Text excerpt:
######
World’s first gene therapy operation to halt common form of vision loss

The world’s first gene therapy operation to tackle the root cause of age-related macular degeneration (AMD), the UK’s most common cause of sight loss.

World’s first gene therapy operation to halt common form of vision loss
Image: Pixabay

Age-related macular degeneration (AMD) is the most common cause of vision loss in people over the age of 50 and affects millions of people worldwide. The common degenerative disease begins with disruptions in a person’s central field of vision, and while it doesn’t always result in complete vision loss, it can profoundly alter one’s ability to undertake simple things such as reading or even recognizing faces.

In AMD, retinal cells are progressively destroyed by an aggressive immune response. This immune response has been found to be triggered by an overactive protein system.

Gyroscope Therapeutics, a UK-based company in collaboration with the University of Oxford have performed the first gene therapy operation aimed at stopping the progression of the most common cause of vision loss. The procedure can potentially deliver a gene that codes for a protein that essentially deactivates this aggressive immune response

However, scientists are yet to determine the success of the procedure. But, they do suggest that this one-off operation could be performed early in the degeneration process and essentially halt the disease in its tracks.

Robert MacLaren, an ophthalmologist from the University of Oxford working on the project said, “We’re harnessing the power of the virus, a naturally occurring organism, to deliver the DNA into the patient’s cells. When the virus opens up inside the retinal cell it releases the DNA of the gene we have cloned, and the cell starts making a protein that we think can modify the disease, correcting the imbalance of the inflammation caused by the complement system.”

For this method, scientists used a benign virus to transport the new gene to where it needs to go. It also involves surgically detaching the retina and directly delivering the viral solution to the back of the eye. This targeted approach ensures the treatment is contained to a single point, while the virus is also engineered to only infect specific retinal cells.
######
(Stored data entries)
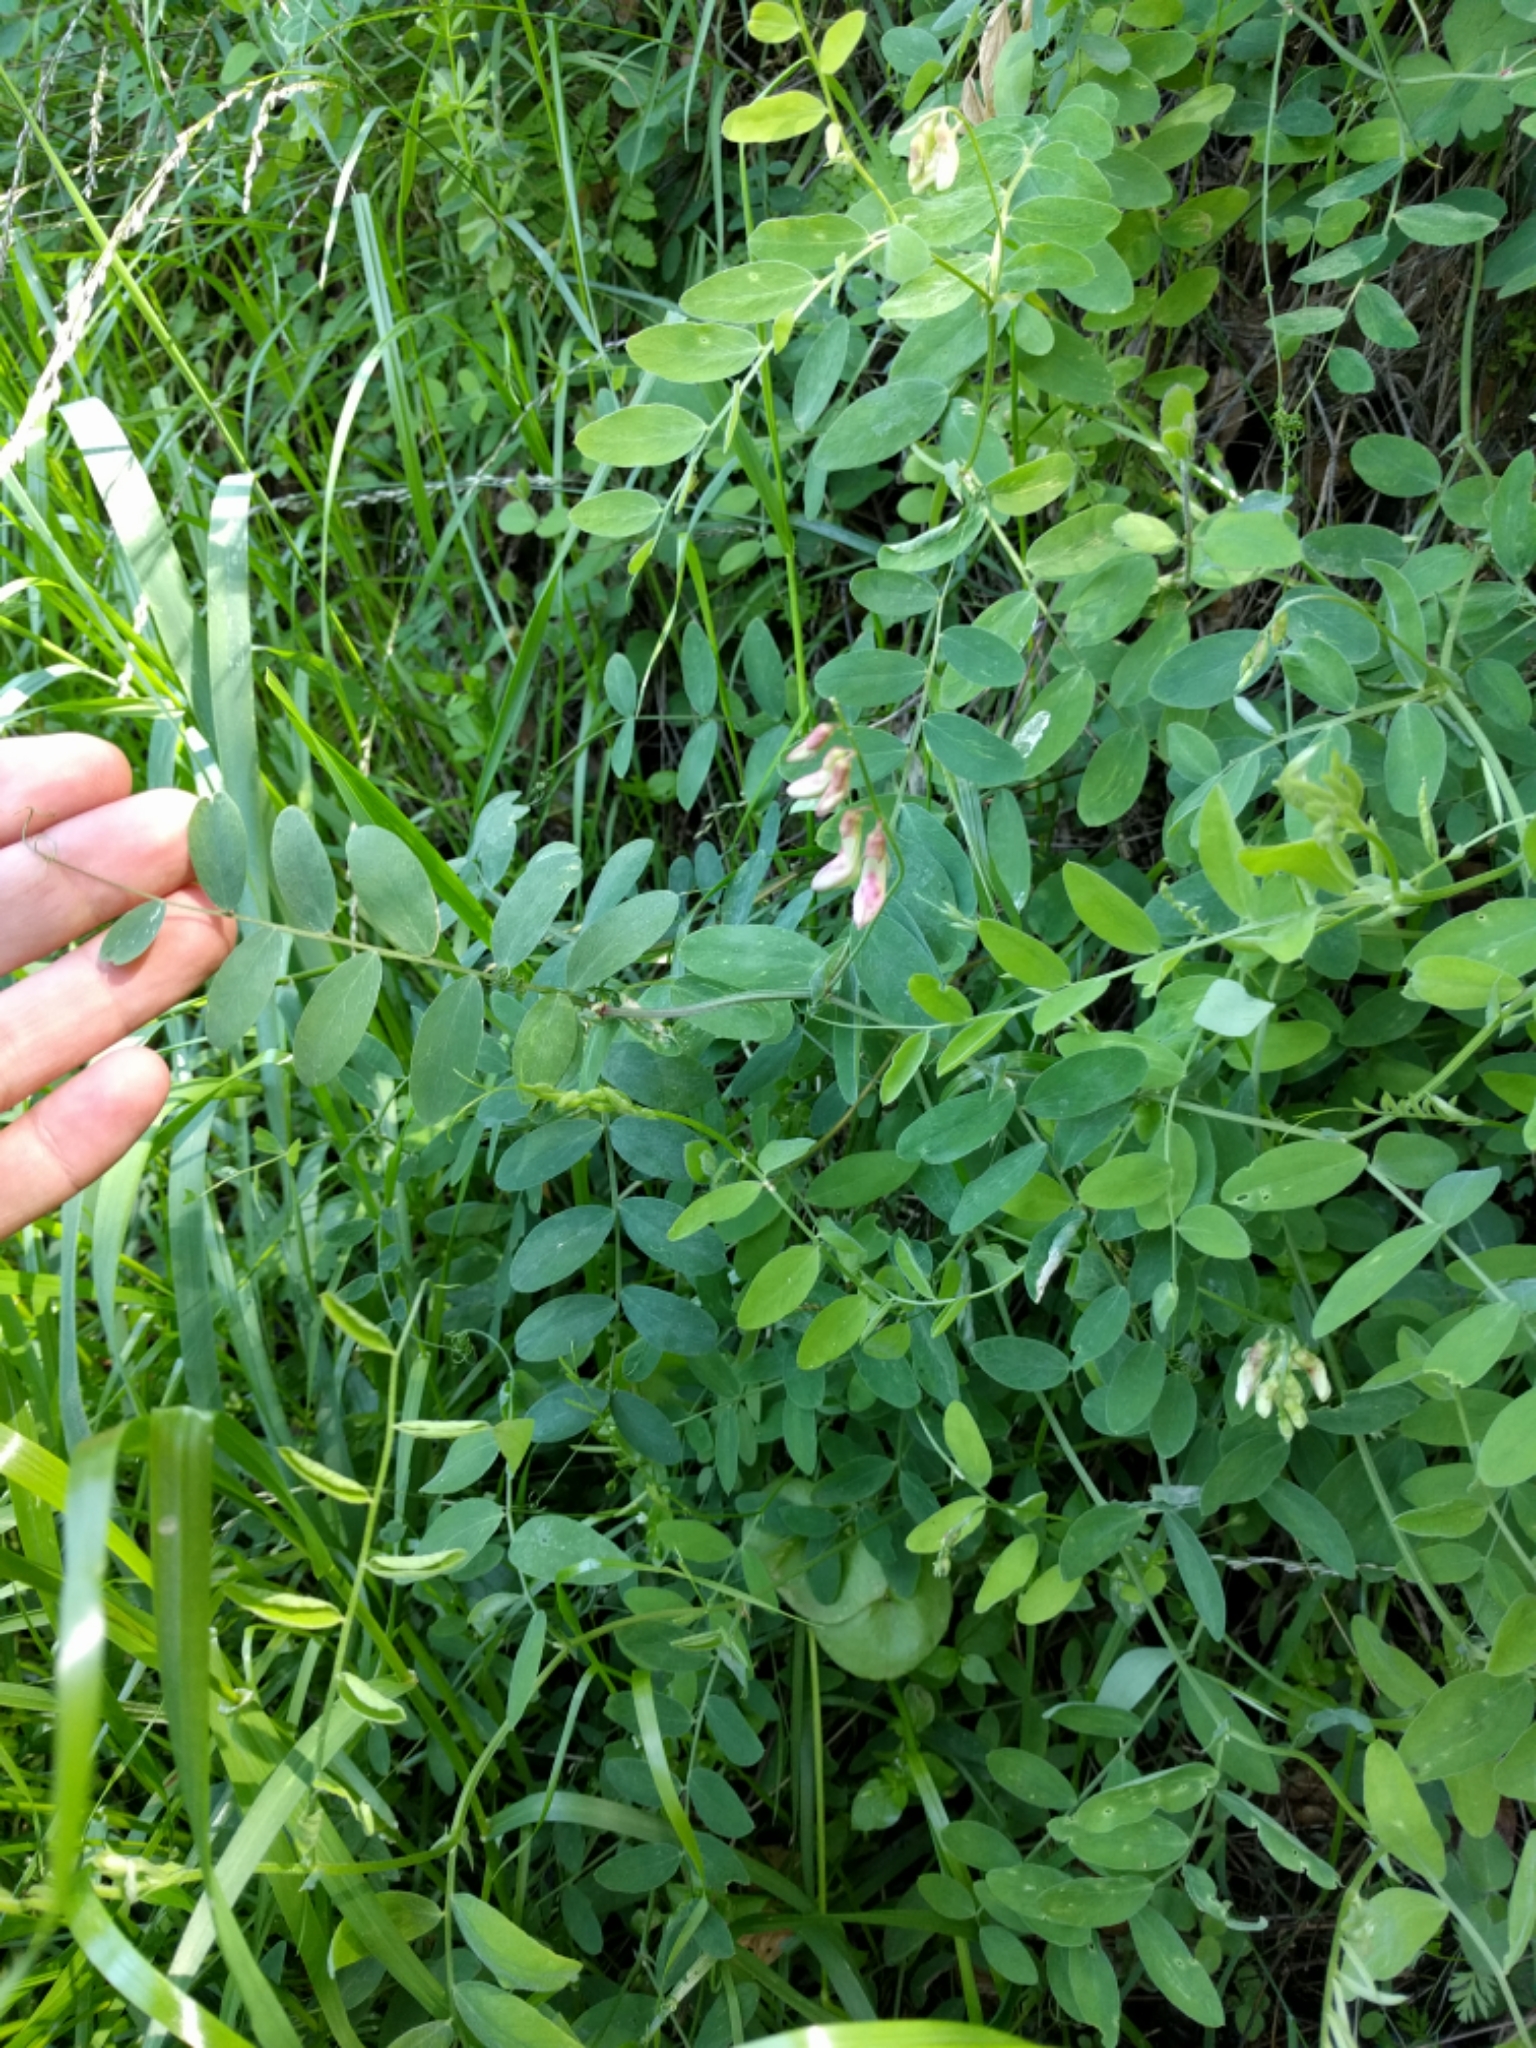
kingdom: Plantae
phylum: Tracheophyta
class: Magnoliopsida
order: Fabales
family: Fabaceae
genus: Lathyrus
######
Exercise objective:
Reproduce the passage of the gene therapy article from "In AMD, retinal" up to and including "overactive protein system.".

Response to this task:
In AMD, retinal cells are progressively destroyed by an aggressive immune response. This immune response has been found to be triggered by an overactive protein system.